[Exercise brief]:
Gather every line in the records below that holds the word "Colombia" and copy each of those lines.

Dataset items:
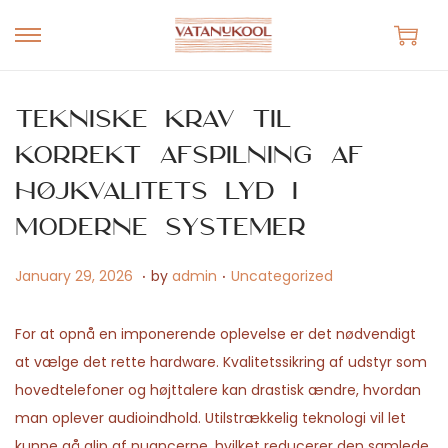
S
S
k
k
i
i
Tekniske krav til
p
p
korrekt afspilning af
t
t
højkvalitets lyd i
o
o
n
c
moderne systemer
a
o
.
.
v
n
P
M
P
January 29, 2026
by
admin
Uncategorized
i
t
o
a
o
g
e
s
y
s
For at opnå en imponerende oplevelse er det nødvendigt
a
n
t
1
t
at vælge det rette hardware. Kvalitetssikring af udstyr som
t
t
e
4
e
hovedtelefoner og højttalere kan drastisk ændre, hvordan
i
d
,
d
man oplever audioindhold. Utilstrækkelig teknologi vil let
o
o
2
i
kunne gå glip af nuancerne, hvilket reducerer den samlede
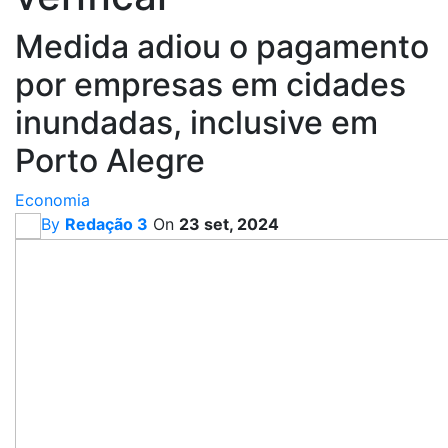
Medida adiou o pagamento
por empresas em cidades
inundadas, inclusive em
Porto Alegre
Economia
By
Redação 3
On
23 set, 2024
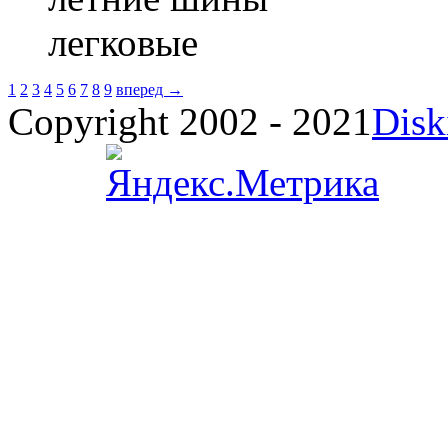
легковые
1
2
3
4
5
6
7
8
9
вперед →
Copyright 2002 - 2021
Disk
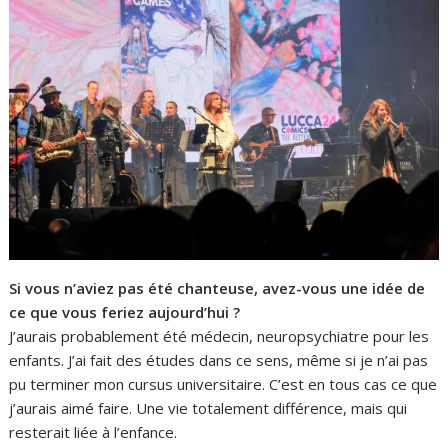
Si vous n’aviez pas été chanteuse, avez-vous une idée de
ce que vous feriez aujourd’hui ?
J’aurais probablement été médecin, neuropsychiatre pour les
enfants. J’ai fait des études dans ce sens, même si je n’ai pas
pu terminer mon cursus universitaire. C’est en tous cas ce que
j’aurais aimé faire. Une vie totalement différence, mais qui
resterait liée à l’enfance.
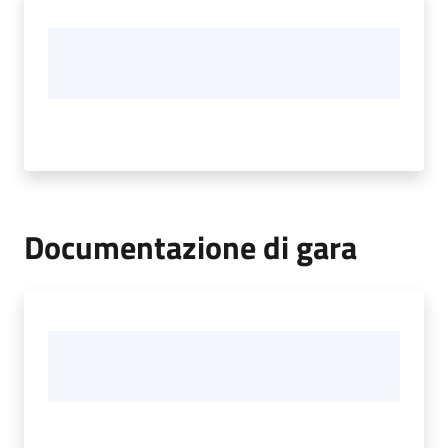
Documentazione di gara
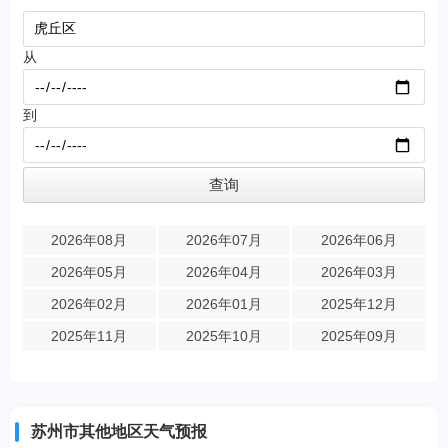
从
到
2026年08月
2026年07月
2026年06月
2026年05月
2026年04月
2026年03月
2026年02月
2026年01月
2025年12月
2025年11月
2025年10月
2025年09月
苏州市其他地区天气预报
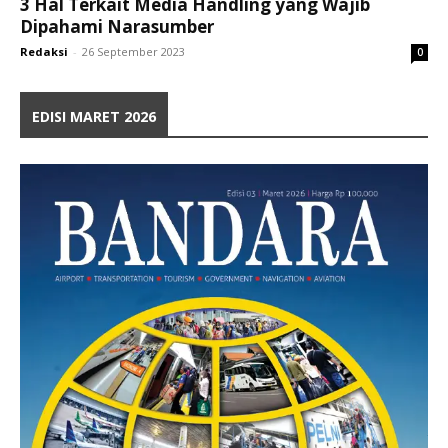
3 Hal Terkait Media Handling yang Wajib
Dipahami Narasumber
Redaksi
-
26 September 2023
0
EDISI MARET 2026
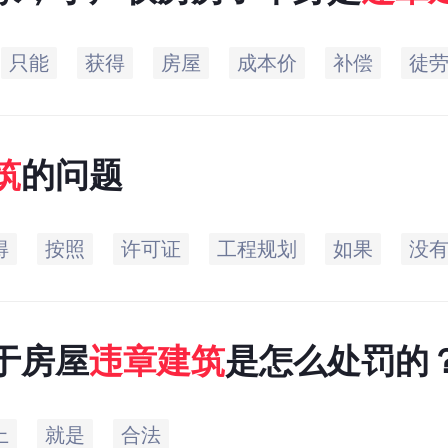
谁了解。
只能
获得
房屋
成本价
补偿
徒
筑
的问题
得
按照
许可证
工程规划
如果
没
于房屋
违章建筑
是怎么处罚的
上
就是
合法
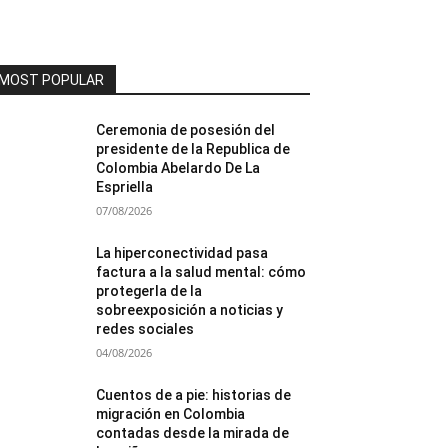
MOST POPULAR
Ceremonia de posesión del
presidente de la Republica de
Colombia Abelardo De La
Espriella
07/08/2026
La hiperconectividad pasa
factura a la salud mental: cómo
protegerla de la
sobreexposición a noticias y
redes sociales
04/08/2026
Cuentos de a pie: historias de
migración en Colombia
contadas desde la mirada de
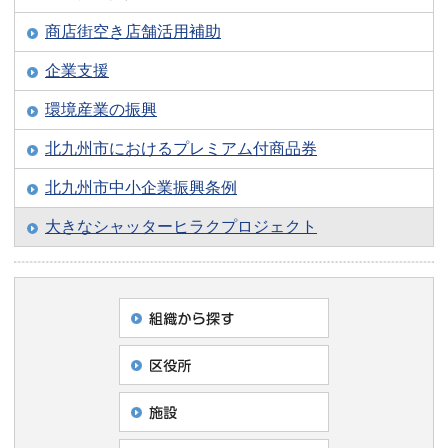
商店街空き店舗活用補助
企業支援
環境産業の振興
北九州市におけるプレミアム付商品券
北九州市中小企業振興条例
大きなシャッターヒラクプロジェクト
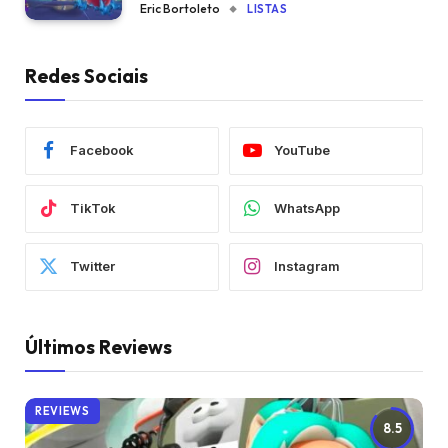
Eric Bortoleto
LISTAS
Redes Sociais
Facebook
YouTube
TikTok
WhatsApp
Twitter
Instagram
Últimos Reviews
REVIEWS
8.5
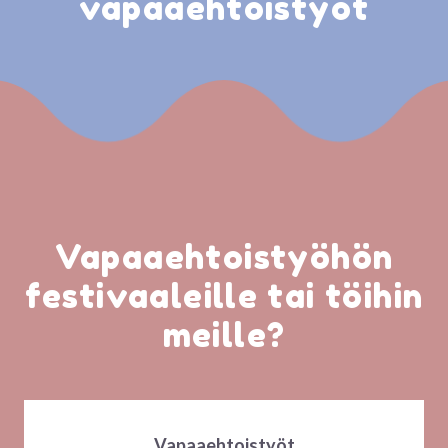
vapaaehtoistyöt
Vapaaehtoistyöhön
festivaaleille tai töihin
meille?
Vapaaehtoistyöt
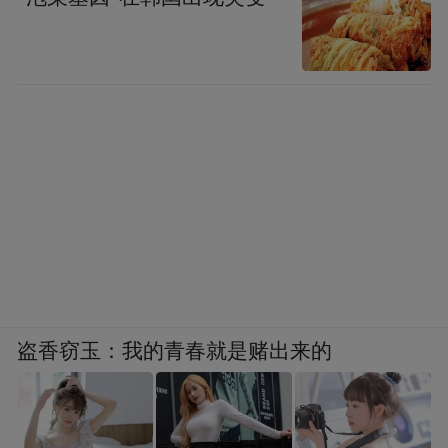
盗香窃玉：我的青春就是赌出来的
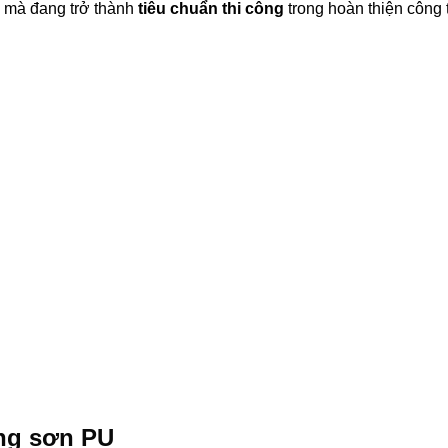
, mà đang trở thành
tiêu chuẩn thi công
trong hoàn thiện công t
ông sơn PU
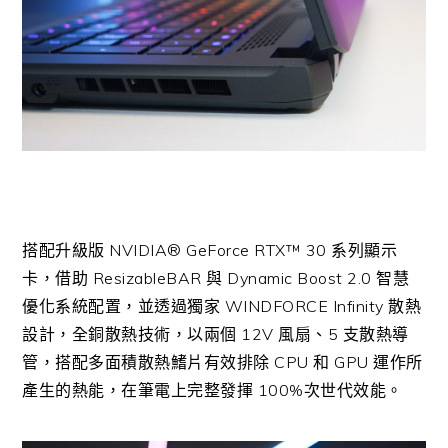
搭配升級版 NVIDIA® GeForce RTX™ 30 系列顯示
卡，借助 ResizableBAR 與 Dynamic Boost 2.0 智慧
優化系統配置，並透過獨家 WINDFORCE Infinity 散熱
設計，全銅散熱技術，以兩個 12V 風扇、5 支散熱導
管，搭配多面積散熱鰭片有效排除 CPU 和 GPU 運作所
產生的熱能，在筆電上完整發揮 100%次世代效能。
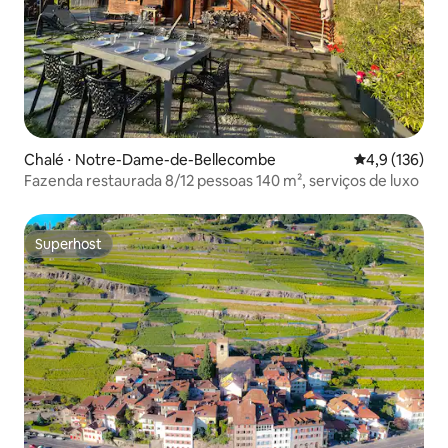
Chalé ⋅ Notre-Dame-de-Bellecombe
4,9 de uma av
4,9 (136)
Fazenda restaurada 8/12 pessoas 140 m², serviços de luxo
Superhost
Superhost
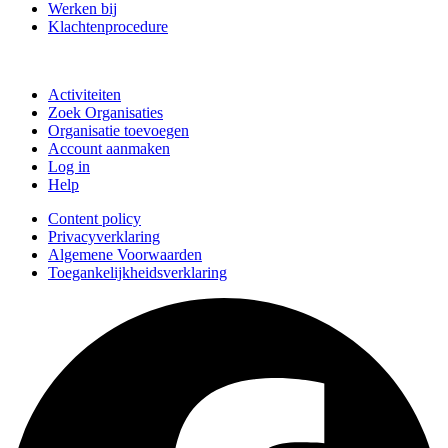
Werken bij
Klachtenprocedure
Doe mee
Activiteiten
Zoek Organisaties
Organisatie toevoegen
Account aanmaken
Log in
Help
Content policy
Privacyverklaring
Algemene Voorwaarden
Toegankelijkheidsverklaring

[Task solution]:
Colombia Abelardo De La
migración en Colombia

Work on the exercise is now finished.